Quando se fala em ergonomia, a primeira imagem que vem à mente é uma cadeira com apoio lombar ou um monitor na altura dos olhos. Embora esses aspectos sejam importantes, eles representam apenas a ponta do iceberg. A verdadeira ergonomia é uma ciência vasta e complexa que trata da adaptação da atividade ao indivíduo em todas as suas dimensões.
A auditora fiscal do trabalho Ana Luiza Orcades esclarece que a ergonomia vai muito além do físico, abrangendo três grandes áreas que se interconectam e afetam diretamente a saúde e o desempenho dos trabalhadores:
- Ergonomia Física: Essa é a parte mais conhecida, que se concentra nos aspectos biomecânicos, posturais e de esforço físico. Envolve a adequação das dimensões do posto de trabalho, iluminação, ruído e conforto térmico.
- Ergonomia Cognitiva: Trata dos processos mentais relacionados ao trabalho, como a tomada de decisão, o tempo de reação e a forma como a informação é processada. Problemas nessa área podem surgir de sobrecarga de informações, tarefas confusas ou a falta de clareza nas rotinas.
- Ergonomia Organizacional: Foca em sistemas sociotécnicos, incluindo a estrutura organizacional, políticas e processos. Questões como a comunicação interna, a fragmentação do trabalho (onde o trabalhador não vê o resultado final de sua contribuição) e a falta de reconhecimento afetam essa dimensão. É aqui que os fatores de risco psicossociais ganham destaque.
A Conexão com a Saúde Mental
Essas três dimensões não são isoladas; elas se influenciam mutuamente. Um ambiente de trabalho psicologicamente estressante, com lideranças tóxicas ou metas inatingíveis, pode gerar problemas físicos, como dores crônicas ou lesões por esforço repetitivo. Como a especialista ressalta, “tristeza dói”. O absenteísmo frequente por dores inespecíficas, por exemplo, pode ser um reflexo direto de um sofrimento emocional ou psíquico.
A Nova Lógica de Gestão de Riscos: NR-1 e NR-17
A NR-17, norma que trata da ergonomia, serve como o documento normativo de base para orientar a gestão de riscos ergonômicos e psicossociais. Ela é a primeira fonte para entender como identificar perigos, avaliar riscos e implementar medidas de controle nesse contexto.
A NR-1, por sua vez, é a norma que estabelece o Gerenciamento de Riscos Ocupacionais (GRO) e exige a sistematização de todos os registros de risco no Programa de Gerenciamento de Riscos (PGR).
A nova legislação, que entrou em vigor em maio de 2022, não inventou a roda; ela apenas reforçou a obrigação legal que já existia: toda organização deve gerenciar os riscos de forma holística, incluindo os fatores psicossociais. O PGR é o documento que unifica todas as informações sobre riscos (físicos, químicos, biológicos, ergonômicos e psicossociais), mostrando que a empresa está atuando de forma estratégica e responsável para proteger a saúde de seus colaboradores.

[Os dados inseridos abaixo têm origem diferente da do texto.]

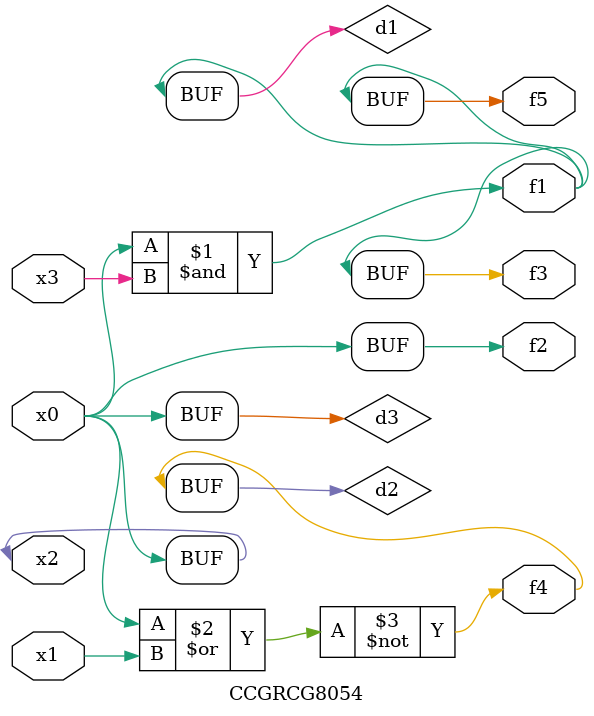
<source format=v>
module CCGRCG8054(
	input x0, x1, x2, x3,
	output f1, f2, f3, f4, f5
);

	wire d1, d2, d3;

	and (d1, x2, x3);
	nor (d2, x0, x1);
	buf (d3, x0, x2);
	assign f1 = d1;
	assign f2 = d3;
	assign f3 = d1;
	assign f4 = d2;
	assign f5 = d1;
endmodule

</source>
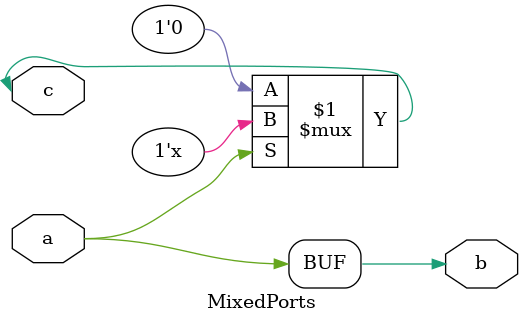
<source format=sv>
module MixedPorts(
  input  logic a,
  output logic b,
  inout  logic c
);

  // Propagate input to output
  assign b = a;
  
  // Bidirectional buffer for inout port
  assign c = a ? 1'bz : 1'b0;

endmodule
</source>
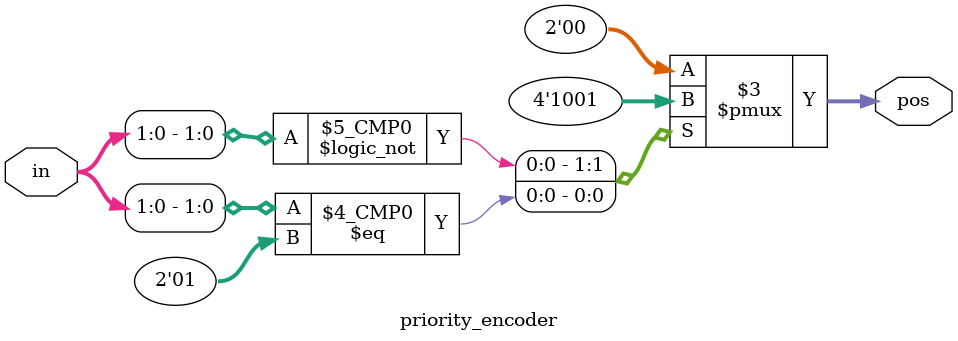
<source format=v>
module priority_encoder( 
input [2:0] in,
output reg [1:0] pos ); 
// When sel=1, assign b to out
always @(*) begin
	casex ( in[1:0] )
	 2'b00 : pos <= 2'b10;
	 2'b01 : pos <= 2'b01;
	 default: pos <= 2'b00;
	endcase 
end 
endmodule

</source>
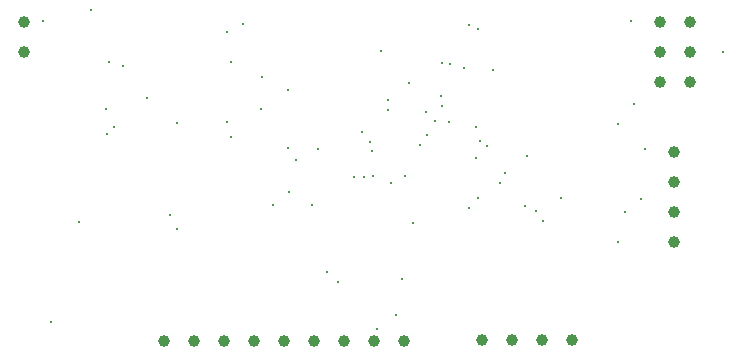
<source format=gbr>
%TF.GenerationSoftware,KiCad,Pcbnew,9.0.2*%
%TF.CreationDate,2025-06-26T23:30:37+05:30*%
%TF.ProjectId,MCU data logger,4d435520-6461-4746-9120-6c6f67676572,VERSION 1*%
%TF.SameCoordinates,Original*%
%TF.FileFunction,Plated,1,4,PTH,Drill*%
%TF.FilePolarity,Positive*%
%FSLAX46Y46*%
G04 Gerber Fmt 4.6, Leading zero omitted, Abs format (unit mm)*
G04 Created by KiCad (PCBNEW 9.0.2) date 2025-06-26 23:30:37*
%MOMM*%
%LPD*%
G01*
G04 APERTURE LIST*
%TA.AperFunction,ViaDrill*%
%ADD10C,0.300000*%
%TD*%
%TA.AperFunction,ComponentDrill*%
%ADD11C,1.000000*%
%TD*%
G04 APERTURE END LIST*
D10*
X113430000Y-51710000D03*
X114090000Y-77220000D03*
X116480000Y-68770000D03*
X117500000Y-50830000D03*
X118780000Y-59200000D03*
X118870000Y-61300000D03*
X119010000Y-55250000D03*
X119434246Y-60723316D03*
X120160000Y-55550000D03*
X122190000Y-58285000D03*
X124170000Y-68150000D03*
X124760000Y-60370000D03*
X124770000Y-69380000D03*
X128950000Y-60269000D03*
X128975735Y-52704265D03*
X129310000Y-61540000D03*
X129320000Y-55216765D03*
X130380000Y-51970000D03*
X131830000Y-59180000D03*
X131980000Y-56520000D03*
X132920000Y-67310000D03*
X134140000Y-57550000D03*
X134180000Y-62510000D03*
X134200000Y-66250000D03*
X134800000Y-63530000D03*
X136190000Y-67350000D03*
X136670000Y-62554565D03*
X137450000Y-73030000D03*
X138400000Y-73850000D03*
X139780656Y-64943627D03*
X140400000Y-61110000D03*
X140580526Y-64929072D03*
X141086037Y-61954565D03*
X141238000Y-62740000D03*
X141380000Y-64900000D03*
X141660000Y-77820000D03*
X142040000Y-54240000D03*
X142610000Y-59260000D03*
X142622902Y-58460102D03*
X142857468Y-65459203D03*
X143280000Y-76620000D03*
X143790000Y-73560000D03*
X144060000Y-64890000D03*
X144390000Y-57010000D03*
X144720000Y-68870000D03*
X145303890Y-62208472D03*
X145850000Y-59430000D03*
X145910000Y-61430000D03*
X146630000Y-60230000D03*
X147110000Y-58090000D03*
X147160000Y-55300000D03*
X147160000Y-58920000D03*
X147760001Y-60279451D03*
X147910000Y-55380000D03*
X149060000Y-55690000D03*
X149460000Y-67590000D03*
X149510000Y-52050000D03*
X150059999Y-63368527D03*
X150060000Y-60720000D03*
X150210000Y-66760000D03*
X150237928Y-52381850D03*
X150390000Y-61860000D03*
X151030000Y-62340000D03*
X151536382Y-55900000D03*
X152070000Y-65430000D03*
X152500000Y-64640000D03*
X154210000Y-67360000D03*
X154350000Y-63200000D03*
X155150000Y-67820000D03*
X155780000Y-68670000D03*
X157250000Y-66690000D03*
X162089000Y-60420000D03*
X162090000Y-70470000D03*
X162689000Y-67890000D03*
X163230000Y-51720000D03*
X163490000Y-58780000D03*
X164080000Y-66810000D03*
X164390000Y-62600000D03*
X171020000Y-54330000D03*
D11*
%TO.C,BT1*%
X111770000Y-51785000D03*
X111770000Y-54325000D03*
%TO.C,J2*%
X123640000Y-78800000D03*
X126180000Y-78800000D03*
X128720000Y-78800000D03*
X131260000Y-78800000D03*
X133800000Y-78800000D03*
X136340000Y-78800000D03*
X138880000Y-78800000D03*
X141420000Y-78800000D03*
X143960000Y-78800000D03*
%TO.C,J3*%
X150600000Y-78770000D03*
X153140000Y-78770000D03*
X155680000Y-78770000D03*
X158220000Y-78770000D03*
%TO.C,J4*%
X165630000Y-51790000D03*
X165630000Y-54330000D03*
X165630000Y-56870000D03*
%TO.C,J1*%
X166850000Y-62830000D03*
X166850000Y-65370000D03*
X166850000Y-67910000D03*
X166850000Y-70450000D03*
%TO.C,J4*%
X168170000Y-51790000D03*
X168170000Y-54330000D03*
X168170000Y-56870000D03*
M02*

</source>
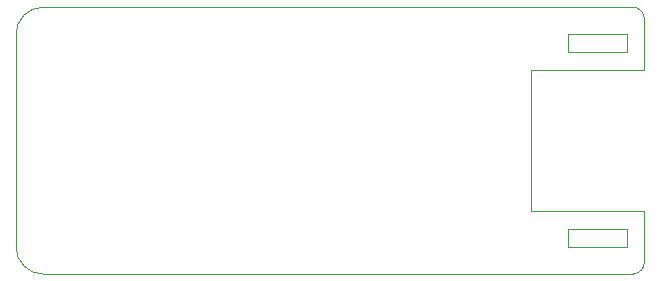
<source format=gm1>
G04 #@! TF.GenerationSoftware,KiCad,Pcbnew,5.1.10-88a1d61d58~88~ubuntu20.04.1*
G04 #@! TF.CreationDate,2021-06-30T14:36:37+02:00*
G04 #@! TF.ProjectId,hadron_board,68616472-6f6e-45f6-926f-6172642e6b69,rev?*
G04 #@! TF.SameCoordinates,Original*
G04 #@! TF.FileFunction,Profile,NP*
%FSLAX46Y46*%
G04 Gerber Fmt 4.6, Leading zero omitted, Abs format (unit mm)*
G04 Created by KiCad (PCBNEW 5.1.10-88a1d61d58~88~ubuntu20.04.1) date 2021-06-30 14:36:37*
%MOMM*%
%LPD*%
G01*
G04 APERTURE LIST*
G04 #@! TA.AperFunction,Profile*
%ADD10C,0.050000*%
G04 #@! TD*
G04 APERTURE END LIST*
D10*
X152400000Y-77200000D02*
X102500000Y-77200000D01*
X153400000Y-78200000D02*
X153400000Y-82500000D01*
X152400000Y-99800000D02*
X102500000Y-99800000D01*
X153400000Y-94500000D02*
X153400000Y-98800000D01*
X152400000Y-77200000D02*
G75*
G02*
X153400000Y-78200000I0J-1000000D01*
G01*
X153400000Y-98800000D02*
G75*
G02*
X152400000Y-99800000I-1000000J0D01*
G01*
X151900000Y-97500000D02*
X151900000Y-96000000D01*
X146900000Y-97500000D02*
X151900000Y-97500000D01*
X146900000Y-96000000D02*
X146900000Y-97500000D01*
X151900000Y-96000000D02*
X146900000Y-96000000D01*
X146900000Y-81000000D02*
X151900000Y-81000000D01*
X146900000Y-79500000D02*
X146900000Y-81000000D01*
X151900000Y-79500000D02*
X146900000Y-79500000D01*
X151900000Y-81000000D02*
X151900000Y-79500000D01*
X143800000Y-94500000D02*
X153400000Y-94500000D01*
X143800000Y-82500000D02*
X153400000Y-82500000D01*
X143800000Y-82500000D02*
X143800000Y-94500000D01*
X100200000Y-97500000D02*
X100200000Y-79500000D01*
X100200000Y-79500000D02*
G75*
G02*
X102500000Y-77200000I2300000J0D01*
G01*
X102500000Y-99800000D02*
G75*
G02*
X100200000Y-97500000I0J2300000D01*
G01*
M02*

</source>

Ignorar os fatores de risco psicossociais no PGR, na esperança de “não gerar provas contra si mesmo”, é um erro grave. A ausência de um mapeamento e de um plano de ação demonstra o não cumprimento da lei, o que pode resultar em multas e até interdições por parte da auditoria fiscal do trabalho. A segurança está justamente em ter um processo de gestão de riscos claro, com prioridades definidas com base em uma avaliação técnica e científica.